One of the drawbacks of using natural polymers is their inherent brittleness, in addition to their restricted flexibility (Chen and Lv 2015). Additionally, synthetic polymers can be easily modified in contrast to natural polymers which have sensitivity to processing conditions such as pH or UV radiations, water. (Simionescu and Ivanov 2016).

Synthetic polymers are, as the name suggests, synthetized in the laboratory. Between the synthetic nanofibers, the most attractive ones used in tissue engineering include polyvinyl alcohol (PVA), poly(ethylene glycol) (PEG) and poly(ethylene oxide) (PEO), polycaprolactone (PCL), poly(Lactic Acid) (PLA), and poly-(N-vinyl-2-pyrrolidone) (PVP) (Wolf et al. 2015). With most of the biodegradable synthetic materials approved by FDA, the interest in using these materials has drawn great attention.

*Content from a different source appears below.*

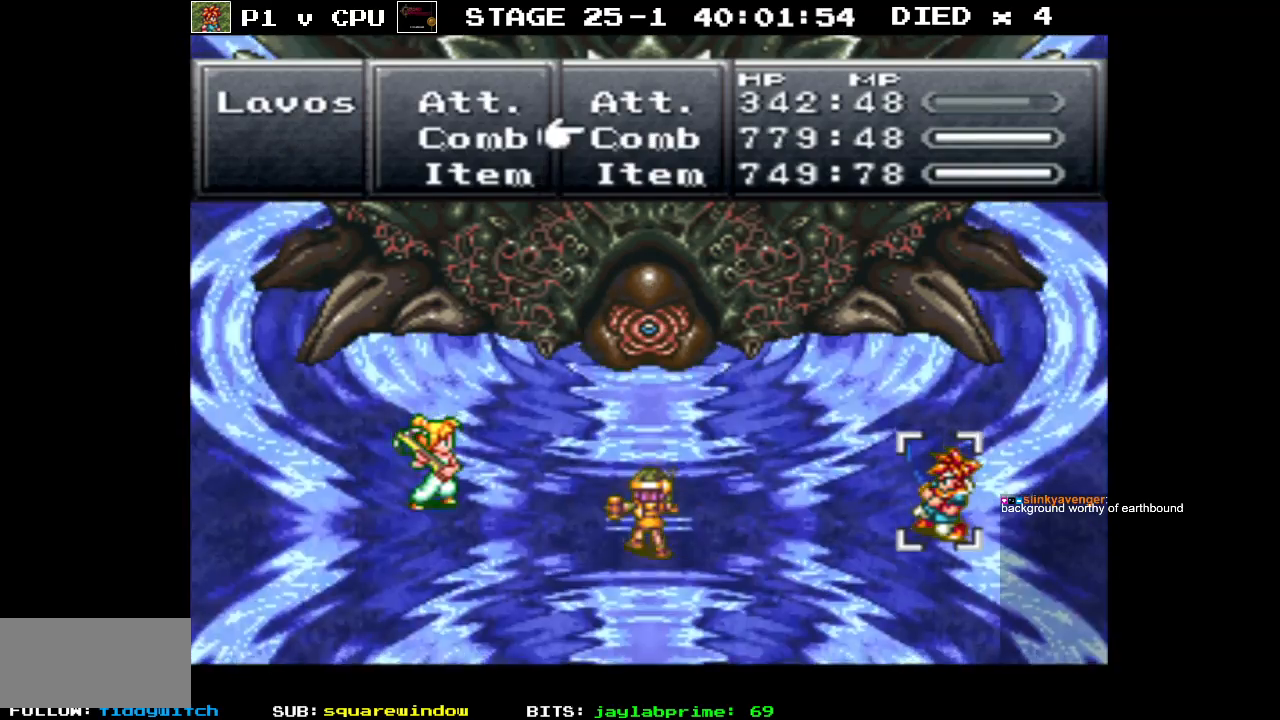
{"buttons": ["A"], "events": [[50, "DPAD_UP", "down"], [133, "DPAD_UP", "up"], [400, "A", "down"]]}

PVA polyvinyl alcohol is created as a result of free radical polymerization of vinyl acetate with subsequent hydrolysis of acetate groups to hydroxyl moieties resulting in a wide molecular weight distribution (Hassan and Peppas 2000). PVA is biocompatible material and non-toxic with useful mechanical properties for tissue engineering and has the ability to swell to a large extent in solutions similar to those of human tissues. Nanofibers of PVA can be used as single scaffold (Felice et al. 2015) or combined (Yang et al. 2008; Vashisth and Pruthi 2016), especially for drug delivery systems and tissue engineering (Felice et al. 2015). PVA can be easily dissolved in aqueous solutions and produced as nanofibers via electrospinning. Furthermore, cross-linking approaches have been performed to produce PVA hydrogels, such as chemical cross-linking, freeze/thawed, and UV irradiation (Franco et al. 2012; Canillas et al. 2015). The cross-linking via methanol and chemical with glutaraldehyde seems to be the mostly used method for PVA nanofiber hydrogel. However, glutaraldehyde and chemical cross-links seem to have toxicity problems, which could impact and damage cells. Therefore, authors tried to elaborate different physical and chemical cross-linking methods (Torres-Giner et al. 2009).

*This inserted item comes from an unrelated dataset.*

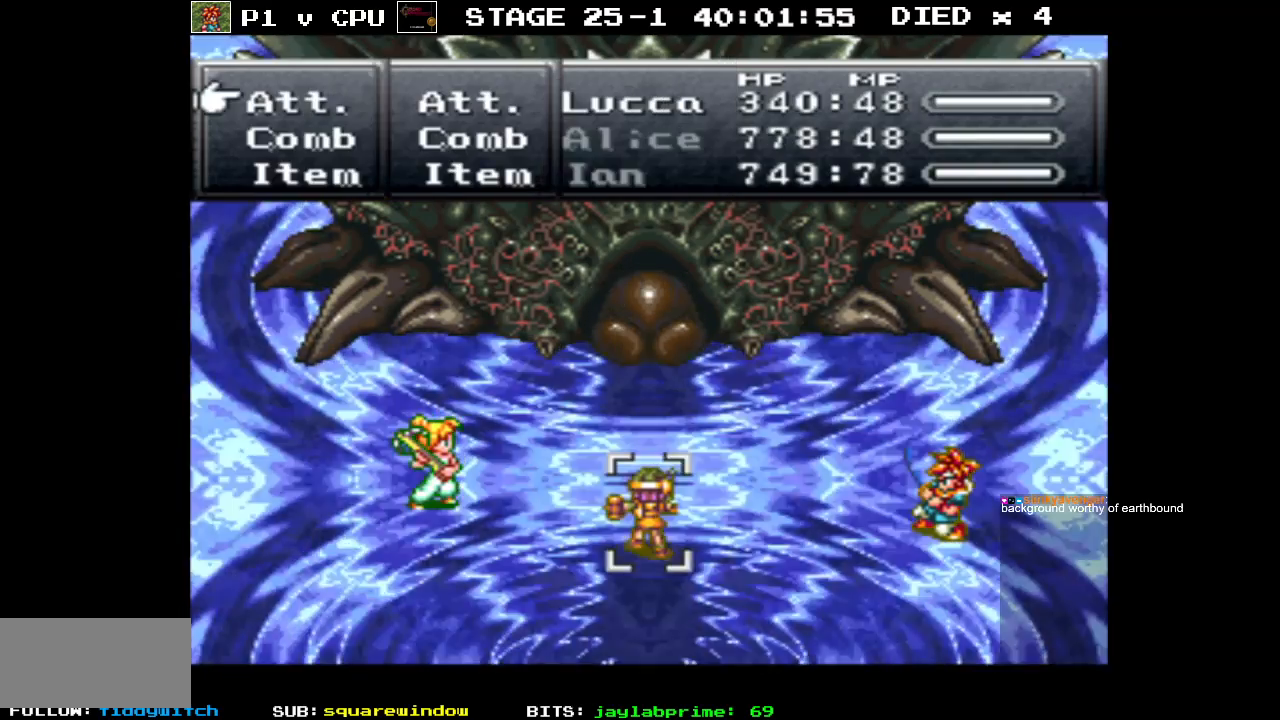
{"buttons": [], "events": [[183, "DPAD_DOWN", "down"], [267, "DPAD_DOWN", "up"]]}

PEG and PEG-containing block copolymers are used in many synthetic forms, due to its non-degradability by simple swelling and its limited metabolism in the body. In addition, PEG with molecular weight inferior of 50 kDa is used in tissue engineering applications (Yamaoka et al. 1994) so that they can be totally degraded on the kidneys (<30 kDa) or the liver (>30 kDa) (Veronese and Pasut 2005).

PCL nanofibers have been extensively used (Torres-Giner et al. 2009) due to their bioresorb ability. Aliphatic polyesters are associated with low cost and slow degradation. Mesenchymal stem cells (MSCs), which show potential to treat large bone defects (Quarto et al. 2001), proliferate and grow well on PCL scaffold (Yoshimoto et al. 2003), showing bone-like appearance when implanted on rat models (Shin et al. 2004). In addition, in comparison with normal PCL substrates, PCL nanofibers support higher MSC adhesion and viability (Ruckh et al. 2010). In addition, PCL nanofiber demonstrates the deposition of HAp on simulated body fluid (SBF) (Araujo et al. 2008).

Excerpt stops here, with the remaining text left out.